The board decided against a state management takeover on Wednesday and recommended instead that the two schools stay under district control -- while receiving state technical support and advice.
Charleston County Superintendent of Education Dr. Nancy McGinley, along with Burke and North Charleston principals, pitched to the board on Wednesday to give them more time to turn things around.
With PowerPoint presentations and charts, Dr. McGinley showed the progress the district has made while also stressing the need for stability in the two failing schools. She suggested extending principal contracts from one year to three.
"We have strong leaders, strong faculties, and we are asking for the chance to hold our faculty's accountability. Give our principals three years to turn these schools around, and if someone can do that faster I can't find them yet," Dr. Nancy McGinley said.
Dr. McGinley says she doesn't mind being held accountable, but says she wants the chance to stay the course.
"Consistency is the big solution. Meeting our students where they are, understanding that our students are in need of people who care and showing them we care; knowing we are going to be patient while they are developing into citizens we know they can be," said Burke Middle and High School principal, Maurice Cannon.

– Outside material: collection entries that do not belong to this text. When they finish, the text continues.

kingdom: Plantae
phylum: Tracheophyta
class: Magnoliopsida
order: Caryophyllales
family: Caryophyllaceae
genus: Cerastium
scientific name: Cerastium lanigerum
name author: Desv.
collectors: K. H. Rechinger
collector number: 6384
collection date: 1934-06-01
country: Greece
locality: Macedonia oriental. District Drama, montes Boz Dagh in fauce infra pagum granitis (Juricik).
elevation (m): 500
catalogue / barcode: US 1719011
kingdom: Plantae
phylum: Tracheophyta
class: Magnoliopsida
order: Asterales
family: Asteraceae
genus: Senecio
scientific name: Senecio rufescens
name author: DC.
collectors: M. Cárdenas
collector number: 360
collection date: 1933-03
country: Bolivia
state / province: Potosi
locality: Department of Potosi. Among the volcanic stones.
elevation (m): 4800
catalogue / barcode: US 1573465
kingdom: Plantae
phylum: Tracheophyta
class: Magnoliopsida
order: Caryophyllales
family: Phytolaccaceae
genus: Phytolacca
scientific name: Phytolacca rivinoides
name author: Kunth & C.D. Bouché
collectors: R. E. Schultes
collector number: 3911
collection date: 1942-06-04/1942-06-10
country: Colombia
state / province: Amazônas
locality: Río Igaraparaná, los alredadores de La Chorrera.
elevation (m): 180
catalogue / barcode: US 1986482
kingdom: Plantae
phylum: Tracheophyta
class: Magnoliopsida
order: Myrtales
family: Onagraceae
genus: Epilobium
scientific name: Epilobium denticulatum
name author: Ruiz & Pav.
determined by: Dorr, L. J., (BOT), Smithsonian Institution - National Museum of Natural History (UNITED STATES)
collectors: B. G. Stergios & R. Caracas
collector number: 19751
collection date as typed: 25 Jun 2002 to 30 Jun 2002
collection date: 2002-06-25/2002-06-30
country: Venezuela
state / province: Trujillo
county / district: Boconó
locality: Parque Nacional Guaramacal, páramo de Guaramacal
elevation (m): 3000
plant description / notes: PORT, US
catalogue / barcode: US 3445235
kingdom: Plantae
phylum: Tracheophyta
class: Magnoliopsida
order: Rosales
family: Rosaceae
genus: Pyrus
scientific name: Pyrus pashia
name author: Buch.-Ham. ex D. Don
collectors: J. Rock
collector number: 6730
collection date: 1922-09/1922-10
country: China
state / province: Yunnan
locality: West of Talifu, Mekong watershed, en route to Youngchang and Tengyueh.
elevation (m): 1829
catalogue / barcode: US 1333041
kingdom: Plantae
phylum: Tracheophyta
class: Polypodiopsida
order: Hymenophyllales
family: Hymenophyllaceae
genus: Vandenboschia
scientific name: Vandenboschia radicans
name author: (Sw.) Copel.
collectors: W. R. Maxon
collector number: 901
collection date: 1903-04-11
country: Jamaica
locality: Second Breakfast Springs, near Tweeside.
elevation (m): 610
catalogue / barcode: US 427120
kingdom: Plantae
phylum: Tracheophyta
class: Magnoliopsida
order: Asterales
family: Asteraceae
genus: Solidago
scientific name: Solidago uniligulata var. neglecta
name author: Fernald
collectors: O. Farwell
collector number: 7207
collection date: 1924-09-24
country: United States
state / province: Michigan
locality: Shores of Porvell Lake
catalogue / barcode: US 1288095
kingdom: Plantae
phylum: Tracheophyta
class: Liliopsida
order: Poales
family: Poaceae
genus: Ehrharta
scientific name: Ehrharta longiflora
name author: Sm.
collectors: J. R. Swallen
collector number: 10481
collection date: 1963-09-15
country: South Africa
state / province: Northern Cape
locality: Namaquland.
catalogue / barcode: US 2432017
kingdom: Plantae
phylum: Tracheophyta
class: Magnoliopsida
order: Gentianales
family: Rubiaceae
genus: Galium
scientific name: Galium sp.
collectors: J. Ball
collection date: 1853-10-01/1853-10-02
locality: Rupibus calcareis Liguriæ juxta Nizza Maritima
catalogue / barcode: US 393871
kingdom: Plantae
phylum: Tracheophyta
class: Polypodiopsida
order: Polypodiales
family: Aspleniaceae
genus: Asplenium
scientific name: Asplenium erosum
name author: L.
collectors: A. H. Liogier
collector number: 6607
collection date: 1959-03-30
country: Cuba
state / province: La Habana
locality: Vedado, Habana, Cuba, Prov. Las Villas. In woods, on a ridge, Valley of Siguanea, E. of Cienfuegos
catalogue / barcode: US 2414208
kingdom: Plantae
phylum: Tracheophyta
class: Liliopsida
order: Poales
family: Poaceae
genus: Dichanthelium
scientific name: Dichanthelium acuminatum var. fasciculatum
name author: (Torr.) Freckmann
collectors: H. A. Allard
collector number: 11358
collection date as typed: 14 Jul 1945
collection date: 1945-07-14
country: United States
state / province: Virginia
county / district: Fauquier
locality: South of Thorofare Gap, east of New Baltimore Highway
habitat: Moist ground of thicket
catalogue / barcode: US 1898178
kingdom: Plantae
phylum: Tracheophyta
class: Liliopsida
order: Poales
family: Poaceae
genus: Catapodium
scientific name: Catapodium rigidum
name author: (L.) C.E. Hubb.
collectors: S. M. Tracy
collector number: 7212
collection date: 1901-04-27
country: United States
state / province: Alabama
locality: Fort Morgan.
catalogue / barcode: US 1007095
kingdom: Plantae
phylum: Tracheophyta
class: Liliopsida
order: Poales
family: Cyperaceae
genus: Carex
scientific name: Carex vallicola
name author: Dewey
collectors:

"I want all of our schools to be rated excellent, and the fact that we have schools that have not made the improvements that others have made doesn't make me feel good," Dr. McGinley said. "All I can say is we have work to do, and we're committed to doing it."
State Superintendent Mick Zais announced on Wednesday that he wants to create a new statewide school district. The move would be separate from the Department of Education, and exist for recovering failing schools.
Burke and North Charleston schools would be part of this new turnaround district if the proposal is approved by legislators in the fall.